The whole family was there – children and grandchildren, one of whom, William had flown from Chicago where he is a professor of physics at the university and who I had first met at Richard’s wedding when he was around 10 years old…

The funeral was simple and very effective. Each member of the family contributed. Richard gave a very good eulogy, Marian read a poem by John Clare, Julia spoke the Prayer of St Ignatius Loyola, and the vicar, who’d known the family since they moved to Norfolk over twenty years ago, was very good too. Richard’s daughter Cecilia sang Dvorak’s Lullaby, very touchingly, accompanied by her boyfriend Calum who played the organ for the whole service. In Paradisum from Cadman Requiem was played as a processional for leaving the church. Calum had adapted it so that the vocal parts written for the Hilliard Ensemble were to be on one manual, the two manuals of the organ part were combined onto one. However, the organ turned out to have only one manual, which limited the piece, and some of the pedals were a bit erratic in response (!), but Calum played manfully and it did work and felt right.

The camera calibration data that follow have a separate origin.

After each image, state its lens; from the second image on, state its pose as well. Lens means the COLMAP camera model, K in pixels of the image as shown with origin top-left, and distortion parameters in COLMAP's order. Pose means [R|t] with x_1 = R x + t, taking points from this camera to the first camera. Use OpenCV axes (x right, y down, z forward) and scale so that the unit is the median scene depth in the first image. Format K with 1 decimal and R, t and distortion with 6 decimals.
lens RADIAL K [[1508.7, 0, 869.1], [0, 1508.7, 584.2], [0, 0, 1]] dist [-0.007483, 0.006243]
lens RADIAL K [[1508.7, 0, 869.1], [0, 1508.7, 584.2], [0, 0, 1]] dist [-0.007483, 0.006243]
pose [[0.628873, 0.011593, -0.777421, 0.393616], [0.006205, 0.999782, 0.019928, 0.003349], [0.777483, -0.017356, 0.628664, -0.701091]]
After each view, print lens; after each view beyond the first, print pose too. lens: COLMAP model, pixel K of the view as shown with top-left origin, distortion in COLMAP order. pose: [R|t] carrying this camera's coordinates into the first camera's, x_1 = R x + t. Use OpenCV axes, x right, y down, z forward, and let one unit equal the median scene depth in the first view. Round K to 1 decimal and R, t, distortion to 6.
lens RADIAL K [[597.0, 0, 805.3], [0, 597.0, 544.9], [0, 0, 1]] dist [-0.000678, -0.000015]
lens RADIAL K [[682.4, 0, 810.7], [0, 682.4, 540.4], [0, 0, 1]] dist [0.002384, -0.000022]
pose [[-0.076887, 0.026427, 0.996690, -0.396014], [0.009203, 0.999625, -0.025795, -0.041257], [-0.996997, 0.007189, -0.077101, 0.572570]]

I had arrived there quite early, about an hour before the service, and sat in the churchyard, from which the sea is visible just beyond the fields to the North. I spoke at some length with the sexton, a quietly solid local man with a strong Norfolk accent, who had dug graves in over a hundred churchyards in the area, all by hand, and who had dug Rita’s grave too (she is buried next to the church). He was quite remarkable. He pointed out the graves of his sister and his mother – both of which he had dug – and explained the structure of the churchyard and how this area was for people from this village, that area was for another one and so on. He’d done this for 36 years, and knew the Cadman family quite well as he also looked after the church next to their house.

Martin and Rita were devoted to each other and were almost the perfect couple. They would have celebrated their sixty third wedding anniversary this year.

The memory of Rita’s funeral will live with me for a long time.